WORK TASK »
Determine how many lines of the data include the word "AppComponent", and write only that number.

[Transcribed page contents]
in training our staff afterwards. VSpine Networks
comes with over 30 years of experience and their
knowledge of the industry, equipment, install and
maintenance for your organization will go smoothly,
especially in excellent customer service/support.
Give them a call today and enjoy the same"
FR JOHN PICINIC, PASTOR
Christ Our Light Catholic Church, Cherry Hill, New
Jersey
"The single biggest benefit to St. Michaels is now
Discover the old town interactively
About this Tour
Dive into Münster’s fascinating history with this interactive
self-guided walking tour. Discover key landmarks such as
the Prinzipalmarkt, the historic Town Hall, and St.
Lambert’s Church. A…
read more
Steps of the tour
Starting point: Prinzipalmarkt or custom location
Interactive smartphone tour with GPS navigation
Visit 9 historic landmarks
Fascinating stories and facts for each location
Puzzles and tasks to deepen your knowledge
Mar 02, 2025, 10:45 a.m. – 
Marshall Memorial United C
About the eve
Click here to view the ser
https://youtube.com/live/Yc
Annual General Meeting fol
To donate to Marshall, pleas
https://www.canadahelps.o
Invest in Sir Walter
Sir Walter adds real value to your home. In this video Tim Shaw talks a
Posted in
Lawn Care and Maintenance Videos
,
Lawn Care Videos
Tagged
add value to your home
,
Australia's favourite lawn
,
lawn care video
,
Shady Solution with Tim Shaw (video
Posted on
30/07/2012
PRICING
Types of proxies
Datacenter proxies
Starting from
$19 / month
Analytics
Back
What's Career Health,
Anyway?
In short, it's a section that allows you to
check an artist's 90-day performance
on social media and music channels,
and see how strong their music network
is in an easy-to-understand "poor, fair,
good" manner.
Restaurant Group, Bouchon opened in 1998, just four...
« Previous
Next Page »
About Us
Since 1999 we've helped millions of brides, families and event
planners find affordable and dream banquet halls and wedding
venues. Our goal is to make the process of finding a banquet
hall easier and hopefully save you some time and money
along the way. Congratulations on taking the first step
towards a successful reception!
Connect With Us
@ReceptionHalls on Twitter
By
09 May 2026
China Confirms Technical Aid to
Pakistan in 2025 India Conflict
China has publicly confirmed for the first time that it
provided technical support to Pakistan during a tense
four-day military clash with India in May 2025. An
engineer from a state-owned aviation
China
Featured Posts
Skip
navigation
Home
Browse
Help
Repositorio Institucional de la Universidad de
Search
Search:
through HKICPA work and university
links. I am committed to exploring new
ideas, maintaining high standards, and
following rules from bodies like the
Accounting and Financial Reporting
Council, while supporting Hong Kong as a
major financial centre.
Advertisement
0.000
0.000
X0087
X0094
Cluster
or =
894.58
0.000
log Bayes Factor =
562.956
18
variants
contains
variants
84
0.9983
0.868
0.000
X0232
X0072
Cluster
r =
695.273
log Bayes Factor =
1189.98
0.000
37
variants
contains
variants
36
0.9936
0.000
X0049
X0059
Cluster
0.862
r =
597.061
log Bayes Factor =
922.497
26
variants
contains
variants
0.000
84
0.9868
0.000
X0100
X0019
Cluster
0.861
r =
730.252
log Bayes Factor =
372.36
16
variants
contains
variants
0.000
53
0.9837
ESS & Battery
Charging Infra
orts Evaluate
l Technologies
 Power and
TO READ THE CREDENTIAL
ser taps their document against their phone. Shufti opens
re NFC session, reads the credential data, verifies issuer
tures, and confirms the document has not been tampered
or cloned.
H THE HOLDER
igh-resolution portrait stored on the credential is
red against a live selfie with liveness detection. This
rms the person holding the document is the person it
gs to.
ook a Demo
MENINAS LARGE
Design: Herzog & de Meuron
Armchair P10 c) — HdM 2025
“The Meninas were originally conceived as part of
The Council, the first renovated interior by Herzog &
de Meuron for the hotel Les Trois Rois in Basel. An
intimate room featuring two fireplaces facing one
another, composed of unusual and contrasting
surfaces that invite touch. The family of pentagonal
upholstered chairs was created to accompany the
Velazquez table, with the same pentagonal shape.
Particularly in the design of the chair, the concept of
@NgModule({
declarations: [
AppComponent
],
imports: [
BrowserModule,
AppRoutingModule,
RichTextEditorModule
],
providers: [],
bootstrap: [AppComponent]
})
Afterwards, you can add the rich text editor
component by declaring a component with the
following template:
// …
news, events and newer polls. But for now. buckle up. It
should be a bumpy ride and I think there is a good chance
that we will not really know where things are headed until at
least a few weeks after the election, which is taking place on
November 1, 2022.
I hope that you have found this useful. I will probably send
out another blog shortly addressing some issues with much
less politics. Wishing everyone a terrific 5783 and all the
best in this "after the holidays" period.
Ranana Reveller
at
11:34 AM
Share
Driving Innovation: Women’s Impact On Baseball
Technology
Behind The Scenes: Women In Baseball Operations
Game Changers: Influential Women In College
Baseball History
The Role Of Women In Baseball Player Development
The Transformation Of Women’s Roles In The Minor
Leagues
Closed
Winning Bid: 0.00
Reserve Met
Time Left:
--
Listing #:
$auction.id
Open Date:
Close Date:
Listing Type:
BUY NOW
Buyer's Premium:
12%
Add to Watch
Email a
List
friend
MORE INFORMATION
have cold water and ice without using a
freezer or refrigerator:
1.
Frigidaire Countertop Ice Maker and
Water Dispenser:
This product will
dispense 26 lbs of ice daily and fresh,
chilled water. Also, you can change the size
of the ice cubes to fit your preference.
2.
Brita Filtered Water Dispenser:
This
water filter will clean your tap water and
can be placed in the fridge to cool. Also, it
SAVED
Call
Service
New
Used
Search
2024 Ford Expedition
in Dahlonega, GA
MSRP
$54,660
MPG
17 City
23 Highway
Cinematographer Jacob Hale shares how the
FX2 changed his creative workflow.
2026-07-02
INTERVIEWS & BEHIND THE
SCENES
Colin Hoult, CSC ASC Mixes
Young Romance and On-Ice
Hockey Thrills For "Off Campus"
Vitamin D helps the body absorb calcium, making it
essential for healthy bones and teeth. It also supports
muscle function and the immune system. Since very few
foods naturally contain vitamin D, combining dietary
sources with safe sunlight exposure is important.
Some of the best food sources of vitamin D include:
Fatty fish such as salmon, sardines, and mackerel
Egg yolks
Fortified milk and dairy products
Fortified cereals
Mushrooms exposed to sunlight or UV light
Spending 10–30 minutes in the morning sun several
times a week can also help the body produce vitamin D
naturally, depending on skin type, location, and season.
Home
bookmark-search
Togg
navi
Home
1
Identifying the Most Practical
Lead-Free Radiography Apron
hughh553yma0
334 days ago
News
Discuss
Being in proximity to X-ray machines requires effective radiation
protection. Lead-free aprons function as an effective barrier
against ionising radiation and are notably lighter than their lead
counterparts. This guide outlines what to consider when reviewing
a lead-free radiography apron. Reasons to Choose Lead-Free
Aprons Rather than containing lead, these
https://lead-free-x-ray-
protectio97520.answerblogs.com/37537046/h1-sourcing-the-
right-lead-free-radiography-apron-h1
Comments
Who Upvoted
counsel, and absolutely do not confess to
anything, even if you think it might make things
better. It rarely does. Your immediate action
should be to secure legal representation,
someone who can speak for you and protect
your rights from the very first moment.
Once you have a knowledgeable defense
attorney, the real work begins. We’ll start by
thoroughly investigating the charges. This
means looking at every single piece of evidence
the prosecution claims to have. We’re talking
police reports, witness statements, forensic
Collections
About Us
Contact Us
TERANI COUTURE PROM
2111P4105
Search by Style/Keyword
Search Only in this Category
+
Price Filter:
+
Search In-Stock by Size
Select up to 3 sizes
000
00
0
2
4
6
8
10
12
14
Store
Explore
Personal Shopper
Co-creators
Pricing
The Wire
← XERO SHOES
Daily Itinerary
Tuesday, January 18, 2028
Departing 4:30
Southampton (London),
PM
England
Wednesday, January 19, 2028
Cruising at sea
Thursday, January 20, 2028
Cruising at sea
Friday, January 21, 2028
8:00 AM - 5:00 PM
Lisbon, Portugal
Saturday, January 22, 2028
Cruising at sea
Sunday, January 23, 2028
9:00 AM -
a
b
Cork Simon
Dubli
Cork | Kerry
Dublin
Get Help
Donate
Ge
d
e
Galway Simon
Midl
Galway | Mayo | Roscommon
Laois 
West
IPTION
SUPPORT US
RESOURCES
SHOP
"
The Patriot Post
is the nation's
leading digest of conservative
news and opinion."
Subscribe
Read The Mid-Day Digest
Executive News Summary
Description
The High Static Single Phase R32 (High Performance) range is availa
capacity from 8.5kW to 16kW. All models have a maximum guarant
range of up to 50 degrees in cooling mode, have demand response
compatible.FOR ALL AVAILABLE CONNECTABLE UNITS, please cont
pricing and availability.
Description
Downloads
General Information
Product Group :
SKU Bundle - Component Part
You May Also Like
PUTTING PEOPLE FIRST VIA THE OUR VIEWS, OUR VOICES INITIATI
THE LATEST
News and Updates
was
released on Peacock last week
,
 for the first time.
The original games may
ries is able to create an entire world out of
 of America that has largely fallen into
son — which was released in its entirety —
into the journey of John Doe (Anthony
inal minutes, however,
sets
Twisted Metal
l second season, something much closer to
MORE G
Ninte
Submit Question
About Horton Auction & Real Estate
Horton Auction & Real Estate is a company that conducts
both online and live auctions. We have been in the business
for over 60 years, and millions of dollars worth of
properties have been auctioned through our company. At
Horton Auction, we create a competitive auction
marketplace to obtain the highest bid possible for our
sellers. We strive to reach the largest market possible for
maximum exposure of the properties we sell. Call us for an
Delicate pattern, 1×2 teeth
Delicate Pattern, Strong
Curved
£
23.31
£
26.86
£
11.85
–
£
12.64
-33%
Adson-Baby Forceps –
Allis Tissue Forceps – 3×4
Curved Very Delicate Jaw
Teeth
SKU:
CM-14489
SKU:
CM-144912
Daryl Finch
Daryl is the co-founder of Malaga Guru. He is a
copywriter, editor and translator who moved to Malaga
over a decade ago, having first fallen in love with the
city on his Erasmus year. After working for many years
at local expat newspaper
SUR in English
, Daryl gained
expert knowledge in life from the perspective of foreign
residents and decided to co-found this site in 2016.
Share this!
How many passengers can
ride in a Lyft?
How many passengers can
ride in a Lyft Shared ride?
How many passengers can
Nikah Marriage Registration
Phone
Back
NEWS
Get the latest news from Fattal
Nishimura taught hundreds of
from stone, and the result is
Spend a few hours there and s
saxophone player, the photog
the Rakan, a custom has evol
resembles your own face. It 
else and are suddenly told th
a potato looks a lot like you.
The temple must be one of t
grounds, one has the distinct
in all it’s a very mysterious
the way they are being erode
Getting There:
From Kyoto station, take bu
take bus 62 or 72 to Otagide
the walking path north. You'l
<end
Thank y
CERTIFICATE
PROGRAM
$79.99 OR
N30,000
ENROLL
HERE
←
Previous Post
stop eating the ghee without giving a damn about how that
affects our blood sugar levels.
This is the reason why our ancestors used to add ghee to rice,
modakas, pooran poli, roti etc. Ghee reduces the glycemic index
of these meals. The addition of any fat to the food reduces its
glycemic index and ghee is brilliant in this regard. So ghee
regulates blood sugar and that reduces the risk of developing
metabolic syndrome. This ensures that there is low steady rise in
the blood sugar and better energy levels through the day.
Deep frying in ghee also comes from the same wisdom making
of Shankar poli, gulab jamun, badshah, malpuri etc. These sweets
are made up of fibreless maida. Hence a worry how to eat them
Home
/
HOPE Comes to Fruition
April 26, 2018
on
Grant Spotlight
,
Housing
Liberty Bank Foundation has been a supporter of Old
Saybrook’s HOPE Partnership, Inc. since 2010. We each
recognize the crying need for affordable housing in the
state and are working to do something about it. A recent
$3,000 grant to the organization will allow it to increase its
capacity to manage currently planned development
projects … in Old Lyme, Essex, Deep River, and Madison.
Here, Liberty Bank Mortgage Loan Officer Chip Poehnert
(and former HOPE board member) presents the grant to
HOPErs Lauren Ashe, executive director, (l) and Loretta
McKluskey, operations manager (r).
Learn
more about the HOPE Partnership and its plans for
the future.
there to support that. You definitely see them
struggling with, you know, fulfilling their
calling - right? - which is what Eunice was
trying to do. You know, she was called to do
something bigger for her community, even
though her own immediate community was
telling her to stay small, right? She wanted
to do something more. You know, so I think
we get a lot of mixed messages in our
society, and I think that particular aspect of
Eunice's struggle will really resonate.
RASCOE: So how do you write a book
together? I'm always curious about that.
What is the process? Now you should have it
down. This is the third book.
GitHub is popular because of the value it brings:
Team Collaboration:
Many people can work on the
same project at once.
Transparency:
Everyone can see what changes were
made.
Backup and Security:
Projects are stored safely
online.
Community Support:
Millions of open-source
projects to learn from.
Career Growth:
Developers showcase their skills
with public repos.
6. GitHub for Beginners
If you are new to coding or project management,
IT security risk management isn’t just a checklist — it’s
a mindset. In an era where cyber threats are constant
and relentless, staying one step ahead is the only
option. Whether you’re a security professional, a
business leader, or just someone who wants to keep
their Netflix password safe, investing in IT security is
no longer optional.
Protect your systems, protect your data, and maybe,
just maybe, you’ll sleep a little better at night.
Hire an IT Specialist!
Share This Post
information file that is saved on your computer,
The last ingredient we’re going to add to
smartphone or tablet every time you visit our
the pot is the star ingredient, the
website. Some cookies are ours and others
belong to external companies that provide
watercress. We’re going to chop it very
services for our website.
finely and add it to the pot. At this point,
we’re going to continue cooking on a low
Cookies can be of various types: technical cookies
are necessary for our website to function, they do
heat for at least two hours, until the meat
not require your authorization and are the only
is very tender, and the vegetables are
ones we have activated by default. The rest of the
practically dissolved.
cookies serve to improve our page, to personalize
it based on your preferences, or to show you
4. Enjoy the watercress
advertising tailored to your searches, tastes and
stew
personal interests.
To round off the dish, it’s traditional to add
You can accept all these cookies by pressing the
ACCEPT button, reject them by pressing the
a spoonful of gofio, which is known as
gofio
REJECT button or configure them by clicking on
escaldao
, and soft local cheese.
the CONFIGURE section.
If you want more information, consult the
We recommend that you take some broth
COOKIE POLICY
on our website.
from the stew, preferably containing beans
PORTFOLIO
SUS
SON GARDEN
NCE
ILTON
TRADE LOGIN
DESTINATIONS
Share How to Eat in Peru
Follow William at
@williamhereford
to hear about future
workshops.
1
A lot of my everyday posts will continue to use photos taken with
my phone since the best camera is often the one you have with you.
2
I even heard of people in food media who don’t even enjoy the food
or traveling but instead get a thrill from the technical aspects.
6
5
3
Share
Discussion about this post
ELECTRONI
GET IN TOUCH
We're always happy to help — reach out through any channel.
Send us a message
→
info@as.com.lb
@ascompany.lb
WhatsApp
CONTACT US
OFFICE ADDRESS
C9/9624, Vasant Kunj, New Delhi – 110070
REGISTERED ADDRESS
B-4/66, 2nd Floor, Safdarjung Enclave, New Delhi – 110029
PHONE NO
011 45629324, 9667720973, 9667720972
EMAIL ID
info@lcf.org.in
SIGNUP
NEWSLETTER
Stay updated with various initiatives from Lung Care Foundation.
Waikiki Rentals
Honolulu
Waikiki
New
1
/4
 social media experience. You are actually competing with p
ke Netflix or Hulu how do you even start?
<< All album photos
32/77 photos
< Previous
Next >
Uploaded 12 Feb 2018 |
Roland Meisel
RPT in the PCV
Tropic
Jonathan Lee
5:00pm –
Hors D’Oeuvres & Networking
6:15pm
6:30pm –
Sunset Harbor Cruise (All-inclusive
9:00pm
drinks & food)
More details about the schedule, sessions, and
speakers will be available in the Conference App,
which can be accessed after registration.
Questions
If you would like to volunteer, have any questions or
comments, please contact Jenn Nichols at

RESULT »
2